WHAT YOU HAVE TO DO
Transcribe every line of the listing below verbatim, keeping each character and line break unchanged.

Begin SUPPLIED ENTRIES

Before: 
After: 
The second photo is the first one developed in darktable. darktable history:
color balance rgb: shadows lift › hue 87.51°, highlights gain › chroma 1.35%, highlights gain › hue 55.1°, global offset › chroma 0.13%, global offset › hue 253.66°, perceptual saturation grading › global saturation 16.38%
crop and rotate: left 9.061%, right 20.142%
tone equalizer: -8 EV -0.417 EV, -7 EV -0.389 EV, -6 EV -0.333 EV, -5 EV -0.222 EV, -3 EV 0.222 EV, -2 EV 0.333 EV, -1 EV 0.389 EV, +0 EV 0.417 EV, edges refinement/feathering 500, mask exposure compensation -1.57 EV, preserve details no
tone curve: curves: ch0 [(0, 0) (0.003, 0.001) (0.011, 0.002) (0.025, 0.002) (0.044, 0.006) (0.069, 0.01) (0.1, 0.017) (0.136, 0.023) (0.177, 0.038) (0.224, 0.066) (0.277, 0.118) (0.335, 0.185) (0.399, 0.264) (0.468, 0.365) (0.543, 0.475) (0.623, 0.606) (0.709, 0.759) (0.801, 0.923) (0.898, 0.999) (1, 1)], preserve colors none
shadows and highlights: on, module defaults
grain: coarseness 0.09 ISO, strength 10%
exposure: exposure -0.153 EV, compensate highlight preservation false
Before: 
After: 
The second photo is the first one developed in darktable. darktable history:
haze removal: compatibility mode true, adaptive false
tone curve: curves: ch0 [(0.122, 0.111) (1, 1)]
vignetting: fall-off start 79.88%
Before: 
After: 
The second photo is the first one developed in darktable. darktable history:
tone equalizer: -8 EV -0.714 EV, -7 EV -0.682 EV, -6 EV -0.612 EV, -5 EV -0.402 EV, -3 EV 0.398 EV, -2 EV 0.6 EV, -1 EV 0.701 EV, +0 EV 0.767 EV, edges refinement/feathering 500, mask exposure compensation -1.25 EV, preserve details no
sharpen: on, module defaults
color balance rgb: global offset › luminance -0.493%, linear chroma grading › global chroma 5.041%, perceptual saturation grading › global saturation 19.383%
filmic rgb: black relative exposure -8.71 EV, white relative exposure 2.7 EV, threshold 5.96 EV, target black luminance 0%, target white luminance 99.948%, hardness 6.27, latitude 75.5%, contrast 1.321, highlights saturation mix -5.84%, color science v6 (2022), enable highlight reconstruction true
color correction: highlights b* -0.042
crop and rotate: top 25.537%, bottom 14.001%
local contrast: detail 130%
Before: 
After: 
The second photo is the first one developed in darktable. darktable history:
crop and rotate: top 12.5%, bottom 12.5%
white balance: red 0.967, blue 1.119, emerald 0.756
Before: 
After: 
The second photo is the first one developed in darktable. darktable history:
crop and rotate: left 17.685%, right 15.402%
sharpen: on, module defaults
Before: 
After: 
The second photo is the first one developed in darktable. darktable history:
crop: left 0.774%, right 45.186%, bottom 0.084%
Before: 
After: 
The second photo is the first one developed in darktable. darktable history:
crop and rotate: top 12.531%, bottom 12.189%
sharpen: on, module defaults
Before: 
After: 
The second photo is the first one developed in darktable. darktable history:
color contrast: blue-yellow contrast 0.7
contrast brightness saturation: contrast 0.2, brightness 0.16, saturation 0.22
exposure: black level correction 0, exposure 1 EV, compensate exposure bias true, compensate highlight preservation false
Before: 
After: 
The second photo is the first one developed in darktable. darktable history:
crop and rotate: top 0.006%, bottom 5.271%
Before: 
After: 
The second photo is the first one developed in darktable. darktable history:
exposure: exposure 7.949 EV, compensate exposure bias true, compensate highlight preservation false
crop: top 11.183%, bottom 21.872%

End SUPPLIED ENTRIES

COMPLETE ANSWER
Before: 
After: 
The second photo is the first one developed in darktable. darktable history:
color balance rgb: shadows lift › hue 87.51°, highlights gain › chroma 1.35%, highlights gain › hue 55.1°, global offset › chroma 0.13%, global offset › hue 253.66°, perceptual saturation grading › global saturation 16.38%
crop and rotate: left 9.061%, right 20.142%
tone equalizer: -8 EV -0.417 EV, -7 EV -0.389 EV, -6 EV -0.333 EV, -5 EV -0.222 EV, -3 EV 0.222 EV, -2 EV 0.333 EV, -1 EV 0.389 EV, +0 EV 0.417 EV, edges refinement/feathering 500, mask exposure compensation -1.57 EV, preserve details no
tone curve: curves: ch0 [(0, 0) (0.003, 0.001) (0.011, 0.002) (0.025, 0.002) (0.044, 0.006) (0.069, 0.01) (0.1, 0.017) (0.136, 0.023) (0.177, 0.038) (0.224, 0.066) (0.277, 0.118) (0.335, 0.185) (0.399, 0.264) (0.468, 0.365) (0.543, 0.475) (0.623, 0.606) (0.709, 0.759) (0.801, 0.923) (0.898, 0.999) (1, 1)], preserve colors none
shadows and highlights: on, module defaults
grain: coarseness 0.09 ISO, strength 10%
exposure: exposure -0.153 EV, compensate highlight preservation false
Before: 
After: 
The second photo is the first one developed in darktable. darktable history:
haze removal: compatibility mode true, adaptive false
tone curve: curves: ch0 [(0.122, 0.111) (1, 1)]
vignetting: fall-off start 79.88%
Before: 
After: 
The second photo is the first one developed in darktable. darktable history:
tone equalizer: -8 EV -0.714 EV, -7 EV -0.682 EV, -6 EV -0.612 EV, -5 EV -0.402 EV, -3 EV 0.398 EV, -2 EV 0.6 EV, -1 EV 0.701 EV, +0 EV 0.767 EV, edges refinement/feathering 500, mask exposure compensation -1.25 EV, preserve details no
sharpen: on, module defaults
color balance rgb: global offset › luminance -0.493%, linear chroma grading › global chroma 5.041%, perceptual saturation grading › global saturation 19.383%
filmic rgb: black relative exposure -8.71 EV, white relative exposure 2.7 EV, threshold 5.96 EV, target black luminance 0%, target white luminance 99.948%, hardness 6.27, latitude 75.5%, contrast 1.321, highlights saturation mix -5.84%, color science v6 (2022), enable highlight reconstruction true
color correction: highlights b* -0.042
crop and rotate: top 25.537%, bottom 14.001%
local contrast: detail 130%
Before: 
After: 
The second photo is the first one developed in darktable. darktable history:
crop and rotate: top 12.5%, bottom 12.5%
white balance: red 0.967, blue 1.119, emerald 0.756
Before: 
After: 
The second photo is the first one developed in darktable. darktable history:
crop and rotate: left 17.685%, right 15.402%
sharpen: on, module defaults
Before: 
After: 
The second photo is the first one developed in darktable. darktable history:
crop: left 0.774%, right 45.186%, bottom 0.084%
Before: 
After: 
The second photo is the first one developed in darktable. darktable history:
crop and rotate: top 12.531%, bottom 12.189%
sharpen: on, module defaults
Before: 
After: 
The second photo is the first one developed in darktable. darktable history:
color contrast: blue-yellow contrast 0.7
contrast brightness saturation: contrast 0.2, brightness 0.16, saturation 0.22
exposure: black level correction 0, exposure 1 EV, compensate exposure bias true, compensate highlight preservation false
Before: 
After: 
The second photo is the first one developed in darktable. darktable history:
crop and rotate: top 0.006%, bottom 5.271%
Before: 
After: 
The second photo is the first one developed in darktable. darktable history:
exposure: exposure 7.949 EV, compensate exposure bias true, compensate highlight preservation false
crop: top 11.183%, bottom 21.872%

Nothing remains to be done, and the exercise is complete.